++++ Input data
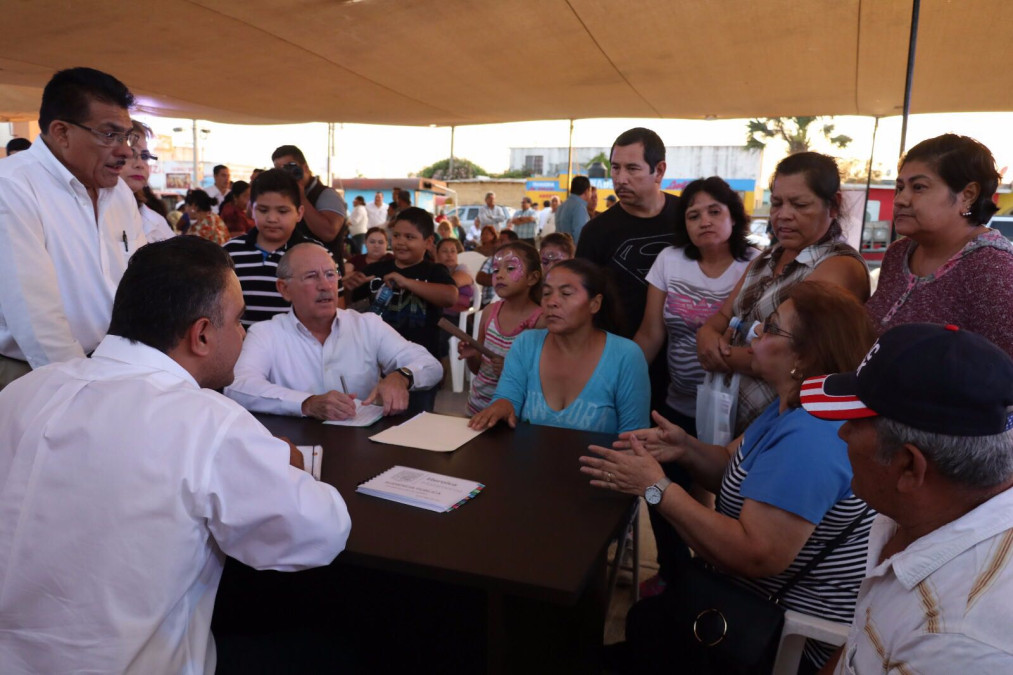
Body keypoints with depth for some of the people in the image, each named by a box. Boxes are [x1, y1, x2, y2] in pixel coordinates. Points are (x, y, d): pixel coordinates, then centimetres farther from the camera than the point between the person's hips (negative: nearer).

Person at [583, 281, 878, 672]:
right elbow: (734, 469, 8)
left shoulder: (811, 437, -32)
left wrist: (658, 488, -30)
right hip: (770, 598, 9)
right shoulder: (795, 407, 2)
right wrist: (687, 449, -13)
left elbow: (756, 556, -36)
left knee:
++++++++
• Task instructions: Copy the lines from the one containing "right hip: (770, 598, 9)" through the end of the records, swapping "wrist" for "hand" and leaving everything else unchanged.

• Completed task:
right hip: (770, 598, 9)
right shoulder: (795, 407, 2)
right hand: (687, 449, -13)
left elbow: (756, 556, -36)
left knee:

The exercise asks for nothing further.